EXERCISE PROMPT: Please return all of the records that follow, exactly as written.

Saved data entries:
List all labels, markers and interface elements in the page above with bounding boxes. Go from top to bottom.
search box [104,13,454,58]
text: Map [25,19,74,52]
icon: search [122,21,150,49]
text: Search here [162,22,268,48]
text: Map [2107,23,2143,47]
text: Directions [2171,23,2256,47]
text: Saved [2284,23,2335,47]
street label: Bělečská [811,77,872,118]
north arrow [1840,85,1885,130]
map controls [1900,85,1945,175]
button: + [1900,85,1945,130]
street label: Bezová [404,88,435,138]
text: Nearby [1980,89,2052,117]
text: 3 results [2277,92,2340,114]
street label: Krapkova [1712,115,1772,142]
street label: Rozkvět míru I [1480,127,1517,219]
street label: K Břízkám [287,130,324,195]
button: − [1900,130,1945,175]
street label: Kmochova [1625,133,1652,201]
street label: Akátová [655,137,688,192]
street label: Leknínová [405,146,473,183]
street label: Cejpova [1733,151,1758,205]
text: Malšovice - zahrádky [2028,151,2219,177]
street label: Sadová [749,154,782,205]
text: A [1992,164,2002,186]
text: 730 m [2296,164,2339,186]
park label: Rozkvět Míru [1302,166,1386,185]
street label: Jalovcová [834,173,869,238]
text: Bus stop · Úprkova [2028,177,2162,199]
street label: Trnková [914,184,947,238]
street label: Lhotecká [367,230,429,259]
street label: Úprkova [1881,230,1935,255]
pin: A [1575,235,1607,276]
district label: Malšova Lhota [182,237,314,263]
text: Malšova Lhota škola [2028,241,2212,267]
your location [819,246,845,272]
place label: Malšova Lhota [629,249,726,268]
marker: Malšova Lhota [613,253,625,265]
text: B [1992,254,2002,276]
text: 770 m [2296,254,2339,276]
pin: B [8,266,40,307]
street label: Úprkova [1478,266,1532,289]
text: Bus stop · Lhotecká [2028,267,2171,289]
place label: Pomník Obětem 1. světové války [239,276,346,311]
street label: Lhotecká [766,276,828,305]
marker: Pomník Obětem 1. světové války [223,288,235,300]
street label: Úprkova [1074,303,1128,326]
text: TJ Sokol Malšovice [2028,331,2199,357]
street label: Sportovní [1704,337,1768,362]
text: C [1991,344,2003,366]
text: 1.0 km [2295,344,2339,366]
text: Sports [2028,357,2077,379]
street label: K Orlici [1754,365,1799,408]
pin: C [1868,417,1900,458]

WORKED SOLUTION:
List all labels, markers and interface elements in the page above with bounding boxes. Go from top to bottom.
search box [104,13,454,58]
text: Map [25,19,74,52]
icon: search [122,21,150,49]
text: Search here [162,22,268,48]
text: Map [2107,23,2143,47]
text: Directions [2171,23,2256,47]
text: Saved [2284,23,2335,47]
street label: Bělečská [811,77,872,118]
north arrow [1840,85,1885,130]
map controls [1900,85,1945,175]
button: + [1900,85,1945,130]
street label: Bezová [404,88,435,138]
text: Nearby [1980,89,2052,117]
text: 3 results [2277,92,2340,114]
street label: Krapkova [1712,115,1772,142]
street label: Rozkvět míru I [1480,127,1517,219]
street label: K Břízkám [287,130,324,195]
button: − [1900,130,1945,175]
street label: Kmochova [1625,133,1652,201]
street label: Akátová [655,137,688,192]
street label: Leknínová [405,146,473,183]
street label: Cejpova [1733,151,1758,205]
text: Malšovice - zahrádky [2028,151,2219,177]
street label: Sadová [749,154,782,205]
text: A [1992,164,2002,186]
text: 730 m [2296,164,2339,186]
park label: Rozkvět Míru [1302,166,1386,185]
street label: Jalovcová [834,173,869,238]
text: Bus stop · Úprkova [2028,177,2162,199]
street label: Trnková [914,184,947,238]
street label: Lhotecká [367,230,429,259]
street label: Úprkova [1881,230,1935,255]
pin: A [1575,235,1607,276]
district label: Malšova Lhota [182,237,314,263]
text: Malšova Lhota škola [2028,241,2212,267]
your location [819,246,845,272]
place label: Malšova Lhota [629,249,726,268]
marker: Malšova Lhota [613,253,625,265]
text: B [1992,254,2002,276]
text: 770 m [2296,254,2339,276]
pin: B [8,266,40,307]
street label: Úprkova [1478,266,1532,289]
text: Bus stop · Lhotecká [2028,267,2171,289]
place label: Pomník Obětem 1. světové války [239,276,346,311]
street label: Lhotecká [766,276,828,305]
marker: Pomník Obětem 1. světové války [223,288,235,300]
street label: Úprkova [1074,303,1128,326]
text: TJ Sokol Malšovice [2028,331,2199,357]
street label: Sportovní [1704,337,1768,362]
text: C [1991,344,2003,366]
text: 1.0 km [2295,344,2339,366]
text: Sports [2028,357,2077,379]
street label: K Orlici [1754,365,1799,408]
pin: C [1868,417,1900,458]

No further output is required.